Anger is a broad feeling and it can be directed at anyone: at the source of the grief (the person who died, the parents who divorced, the parent who left), inward, at god, or at someone you feel is responsible for the death or separation of your loved ones. The way a person acts out their anger depends on their age and personality. Children, who are less capable of verbalizing their feelings, tend to cry a lot and become clingy, while adults can lash out at each other, shout, and punch things. Anger is a normal part of grieving but must be carefully monitored so that the person who is angry doesn’t hurt others or themselves.
Bargaining is a stage in which you try to gain back what you lost, even though in your heart you know it’s impossible. People may make deals with god or promise to take on/drop certain behaviors if they can just get back what they’ve lost.
When it finally hits you that no amount of anger or bargaining can bring back what you’ve lost, that is when sadness sets in. Crying is characteristic of this stage, and changes in eating and sleeping patterns are common. This is typically the longest stage in the grieving process. It can be overcome as you naturally move toward the acceptance stage, but in some cases, people get stuck here. That is when professional help should be sought.
The final stage of grief doesn’t mean that all your trouble and sadness are behind you. It does mean, though, that you have come to accept the loss that has occurred and what it means for your life moving forward. Some people achieve some sort of peace while others simply learn to live with a gaping hole. Acceptance is certainly something that takes time to reach, and it’s important to go through the other stages before arriving here.

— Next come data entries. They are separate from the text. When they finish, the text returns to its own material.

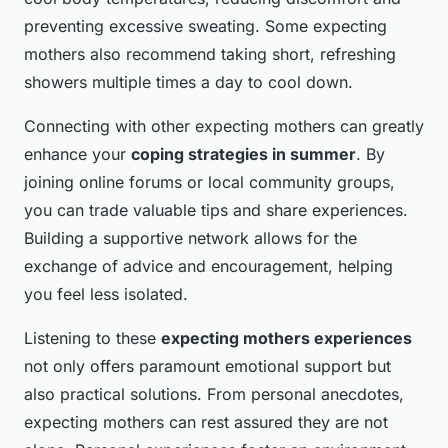
preventing excessive sweating. Some expecting
mothers also recommend taking short, refreshing
showers multiple times a day to cool down.
Connecting with other expecting mothers can greatly
enhance your
coping strategies in summer
. By
joining online forums or local community groups,
you can trade valuable tips and share experiences.
Building a supportive network allows for the
exchange of advice and encouragement, helping
you feel less isolated.
Listening to these
expecting mothers experiences
not only offers paramount emotional support but
also practical solutions. From personal anecdotes,
expecting mothers can rest assured they are not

Why Dealing with Grief is Important For Your Well-Being
Dealing with grief head-on is important for your well-being on so many levels. Without going through the stages of grieving, you can get stuck at one of the early stages – denial, anger – and never gain the tools for moving forward with your life. You may have trouble forging new relationships for fear of your previous loss. If you feel that you are having a hard time progressing through the stages of grief, you can reach out for professional help. Losing a loved one can be a traumatic experience, and there’s nothing wrong with seeking help to get you through it.